Interestingly, the model’s predictions suggest that houses with 3, 4, or 5 bedrooms are valued lower than those with 1 or 2 bedrooms, which seems counterintuitive. This raises the question of whether this discrepancy is an error in the model or a unique characteristic of houses in the area, warranting further investigation.

Regarding the number of bathrooms, most properties fall within the range of 1 to 4 bathrooms. Within this range, the model indicates a positive correlation between the number of bathrooms and the predicted price of the house, which aligns with real-world expectations. However, it’s important to note that the price variation within this range isn’t substantial, suggesting that other factors may also influence price.

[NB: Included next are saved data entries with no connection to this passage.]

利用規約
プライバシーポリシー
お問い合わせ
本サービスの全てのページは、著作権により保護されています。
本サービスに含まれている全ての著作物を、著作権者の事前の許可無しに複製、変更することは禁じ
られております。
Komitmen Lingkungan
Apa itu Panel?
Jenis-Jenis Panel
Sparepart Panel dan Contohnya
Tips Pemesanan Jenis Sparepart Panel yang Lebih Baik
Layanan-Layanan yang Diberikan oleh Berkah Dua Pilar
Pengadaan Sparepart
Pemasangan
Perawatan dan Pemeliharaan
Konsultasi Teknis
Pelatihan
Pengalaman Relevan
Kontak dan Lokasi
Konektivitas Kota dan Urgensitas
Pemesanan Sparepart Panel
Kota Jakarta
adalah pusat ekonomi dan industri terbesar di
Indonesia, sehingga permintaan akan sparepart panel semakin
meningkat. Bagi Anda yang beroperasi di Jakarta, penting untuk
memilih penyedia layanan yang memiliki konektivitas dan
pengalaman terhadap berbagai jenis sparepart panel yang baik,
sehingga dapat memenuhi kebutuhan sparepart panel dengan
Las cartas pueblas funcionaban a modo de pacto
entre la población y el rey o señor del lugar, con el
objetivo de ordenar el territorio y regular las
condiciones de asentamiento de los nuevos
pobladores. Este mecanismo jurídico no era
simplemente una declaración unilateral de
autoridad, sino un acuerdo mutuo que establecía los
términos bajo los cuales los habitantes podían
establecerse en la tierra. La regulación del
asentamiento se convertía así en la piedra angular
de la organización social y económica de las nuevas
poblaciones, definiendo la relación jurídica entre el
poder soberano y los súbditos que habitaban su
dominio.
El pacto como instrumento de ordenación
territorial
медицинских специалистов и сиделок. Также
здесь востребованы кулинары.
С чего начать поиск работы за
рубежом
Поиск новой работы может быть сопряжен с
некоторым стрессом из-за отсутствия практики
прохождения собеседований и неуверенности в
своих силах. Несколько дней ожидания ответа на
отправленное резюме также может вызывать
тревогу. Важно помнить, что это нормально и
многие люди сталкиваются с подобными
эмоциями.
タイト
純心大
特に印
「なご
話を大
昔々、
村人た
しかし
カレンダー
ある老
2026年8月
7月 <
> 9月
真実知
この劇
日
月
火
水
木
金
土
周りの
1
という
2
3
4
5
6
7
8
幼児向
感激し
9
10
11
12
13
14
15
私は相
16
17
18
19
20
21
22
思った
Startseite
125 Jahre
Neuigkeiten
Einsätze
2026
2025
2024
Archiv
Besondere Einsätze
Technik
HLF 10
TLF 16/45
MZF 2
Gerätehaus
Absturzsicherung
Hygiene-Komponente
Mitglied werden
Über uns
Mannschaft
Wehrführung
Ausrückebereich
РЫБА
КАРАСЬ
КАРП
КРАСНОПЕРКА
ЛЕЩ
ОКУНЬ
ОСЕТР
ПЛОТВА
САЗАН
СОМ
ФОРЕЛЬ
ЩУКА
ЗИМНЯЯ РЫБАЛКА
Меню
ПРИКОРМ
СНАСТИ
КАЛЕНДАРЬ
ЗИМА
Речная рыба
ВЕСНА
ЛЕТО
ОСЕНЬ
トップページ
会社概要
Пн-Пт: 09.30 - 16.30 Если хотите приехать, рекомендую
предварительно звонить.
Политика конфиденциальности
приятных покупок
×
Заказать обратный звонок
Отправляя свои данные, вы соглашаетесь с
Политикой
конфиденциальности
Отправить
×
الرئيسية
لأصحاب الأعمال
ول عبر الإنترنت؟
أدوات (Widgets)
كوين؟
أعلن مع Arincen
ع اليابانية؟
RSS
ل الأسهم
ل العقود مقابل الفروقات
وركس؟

Analyzing the square footage variable, we find that the model primarily trained on data ranging from 500 to 4000 square feet. Here, a clear positive relationship emerges between square footage and price prediction – larger square footage generally corresponds to higher predicted prices.

Lastly, there’s a noticeable upward trend between the number of floors and the price of the house. The most significant price differences are observed when comparing houses with 2 floors to those with 3, indicating that additional floors command higher prices.